Page extract:
Now Sammy has died I intend to take the same approach and document my next steps and the journey of grief I am embarking on without my darling girl. I am including you mainly for selfish reasons, because I need your support! It is a dark and petrifying journey for which I can see no light or end to. It is however a journey only I can make on my own but with your support I am sure it will be less turbulent.
In my opinion, talking makes the difference and if Sammy’s story and fight helps give others courage or my thoughts one day help one person with their battle with cancer or grief then my writing this is worth it. What has happened is so utterly hideous that nothing will validate a second of Sammy’s suffering and the pain, sadness and misery of her no longer being here but I have to try and believe that this might resonate with one person, one day and that it might help them on their journey.
As ever, all my love and gratitude.
Johnsie x
SAMMY EULOGY 20 DECEMBER 2017
/Dear All,
It’s been a while since I updated you. To be honest, there are some days where I struggle to even get out of bed in the morning let alone put pen to paper. However, when I can muster the strength and penmanship I will start trying to update the next part of the journey as a 34 year old widower. You never know, it might be cathartic for me and it might one day, help one person.
In the interim, quite a few people have asked me to send them a copy of the Eulogy. As a result, I have decided to post a copy it.
So much love and thank you for all your support. It means the world and I need it more than ever without my darling Sammy by my side.

Exercise aim: Explain why the writer of the post about grief after Sammy's death decides to share a copy of the eulogy. Answer in one to three sentences. The rows are separate material with no connection to the post.

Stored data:
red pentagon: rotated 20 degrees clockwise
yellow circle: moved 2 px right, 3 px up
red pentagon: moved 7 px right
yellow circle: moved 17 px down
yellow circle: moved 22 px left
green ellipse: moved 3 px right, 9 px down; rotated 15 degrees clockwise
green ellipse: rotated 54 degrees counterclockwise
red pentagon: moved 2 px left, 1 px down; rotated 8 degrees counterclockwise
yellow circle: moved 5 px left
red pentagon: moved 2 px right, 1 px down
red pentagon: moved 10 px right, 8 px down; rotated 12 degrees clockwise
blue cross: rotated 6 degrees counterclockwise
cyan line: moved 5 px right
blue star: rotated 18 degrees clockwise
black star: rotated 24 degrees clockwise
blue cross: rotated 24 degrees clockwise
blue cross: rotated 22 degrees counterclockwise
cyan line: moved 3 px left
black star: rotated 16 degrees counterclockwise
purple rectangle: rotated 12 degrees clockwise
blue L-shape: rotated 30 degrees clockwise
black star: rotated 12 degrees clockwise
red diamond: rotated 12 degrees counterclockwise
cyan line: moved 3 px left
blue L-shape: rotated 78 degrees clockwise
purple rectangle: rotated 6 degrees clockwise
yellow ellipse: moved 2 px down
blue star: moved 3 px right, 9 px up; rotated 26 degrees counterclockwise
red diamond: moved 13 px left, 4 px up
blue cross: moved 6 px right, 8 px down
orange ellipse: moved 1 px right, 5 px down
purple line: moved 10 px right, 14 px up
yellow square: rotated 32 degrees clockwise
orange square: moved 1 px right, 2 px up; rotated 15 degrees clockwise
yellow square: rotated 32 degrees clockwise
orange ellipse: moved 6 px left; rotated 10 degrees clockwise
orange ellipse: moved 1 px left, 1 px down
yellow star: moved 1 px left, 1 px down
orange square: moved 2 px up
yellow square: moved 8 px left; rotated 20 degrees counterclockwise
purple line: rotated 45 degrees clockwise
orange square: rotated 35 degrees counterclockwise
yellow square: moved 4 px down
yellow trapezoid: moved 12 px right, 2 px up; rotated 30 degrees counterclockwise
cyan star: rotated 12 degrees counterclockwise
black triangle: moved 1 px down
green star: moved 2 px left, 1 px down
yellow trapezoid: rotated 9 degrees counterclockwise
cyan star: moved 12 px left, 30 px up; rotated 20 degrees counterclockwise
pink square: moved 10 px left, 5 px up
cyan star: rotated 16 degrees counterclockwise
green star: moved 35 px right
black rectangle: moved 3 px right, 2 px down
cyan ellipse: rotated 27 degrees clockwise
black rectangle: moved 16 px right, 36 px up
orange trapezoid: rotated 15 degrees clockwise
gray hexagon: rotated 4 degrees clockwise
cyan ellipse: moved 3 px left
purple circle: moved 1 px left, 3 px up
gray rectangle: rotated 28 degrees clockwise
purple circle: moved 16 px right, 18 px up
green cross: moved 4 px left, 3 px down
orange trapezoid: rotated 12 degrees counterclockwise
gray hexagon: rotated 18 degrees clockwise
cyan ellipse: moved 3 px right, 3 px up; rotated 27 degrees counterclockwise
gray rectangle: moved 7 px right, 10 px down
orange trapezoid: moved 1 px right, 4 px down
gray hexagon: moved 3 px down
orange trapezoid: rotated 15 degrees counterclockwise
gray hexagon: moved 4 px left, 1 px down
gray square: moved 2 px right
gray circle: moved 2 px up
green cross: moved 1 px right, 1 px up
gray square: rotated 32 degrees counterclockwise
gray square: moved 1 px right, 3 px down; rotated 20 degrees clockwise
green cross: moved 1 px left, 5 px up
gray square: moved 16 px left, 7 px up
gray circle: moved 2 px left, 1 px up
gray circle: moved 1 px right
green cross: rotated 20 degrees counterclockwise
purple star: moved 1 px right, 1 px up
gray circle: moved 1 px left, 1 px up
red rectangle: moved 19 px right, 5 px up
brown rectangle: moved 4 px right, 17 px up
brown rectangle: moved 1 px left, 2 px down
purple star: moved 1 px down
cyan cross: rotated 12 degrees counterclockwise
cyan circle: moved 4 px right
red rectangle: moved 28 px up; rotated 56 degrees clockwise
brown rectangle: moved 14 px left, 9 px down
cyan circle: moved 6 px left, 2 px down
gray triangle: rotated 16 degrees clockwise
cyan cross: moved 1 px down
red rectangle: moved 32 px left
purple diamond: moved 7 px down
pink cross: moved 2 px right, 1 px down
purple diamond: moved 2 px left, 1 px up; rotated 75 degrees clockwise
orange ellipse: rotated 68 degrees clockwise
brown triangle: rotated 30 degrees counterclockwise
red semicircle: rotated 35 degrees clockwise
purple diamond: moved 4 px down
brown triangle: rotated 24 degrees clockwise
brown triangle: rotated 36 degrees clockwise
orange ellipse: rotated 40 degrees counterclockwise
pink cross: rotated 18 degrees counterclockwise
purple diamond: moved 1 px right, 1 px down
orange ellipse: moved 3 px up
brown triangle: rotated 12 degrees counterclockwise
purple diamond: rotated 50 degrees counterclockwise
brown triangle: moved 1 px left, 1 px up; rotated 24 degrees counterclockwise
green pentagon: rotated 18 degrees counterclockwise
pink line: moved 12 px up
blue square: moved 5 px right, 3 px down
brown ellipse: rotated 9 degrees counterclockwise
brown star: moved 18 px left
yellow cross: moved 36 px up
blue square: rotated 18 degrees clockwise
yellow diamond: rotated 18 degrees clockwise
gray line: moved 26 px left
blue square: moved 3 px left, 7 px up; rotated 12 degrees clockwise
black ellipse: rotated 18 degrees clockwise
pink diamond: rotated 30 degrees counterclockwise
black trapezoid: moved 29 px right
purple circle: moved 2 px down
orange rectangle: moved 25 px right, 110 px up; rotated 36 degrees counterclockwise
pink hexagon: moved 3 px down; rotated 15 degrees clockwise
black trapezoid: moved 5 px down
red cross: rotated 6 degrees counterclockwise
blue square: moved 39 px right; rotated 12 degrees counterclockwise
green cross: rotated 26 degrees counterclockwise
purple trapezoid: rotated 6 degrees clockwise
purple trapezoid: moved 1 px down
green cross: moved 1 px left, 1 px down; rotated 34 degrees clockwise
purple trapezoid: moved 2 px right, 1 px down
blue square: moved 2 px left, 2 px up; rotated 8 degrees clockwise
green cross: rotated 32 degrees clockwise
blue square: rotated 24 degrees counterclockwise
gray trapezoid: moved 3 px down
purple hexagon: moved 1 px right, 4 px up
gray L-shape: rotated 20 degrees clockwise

The completed task: Quite a few people asked the writer for a copy of the eulogy. As a result, the writer chose to post it.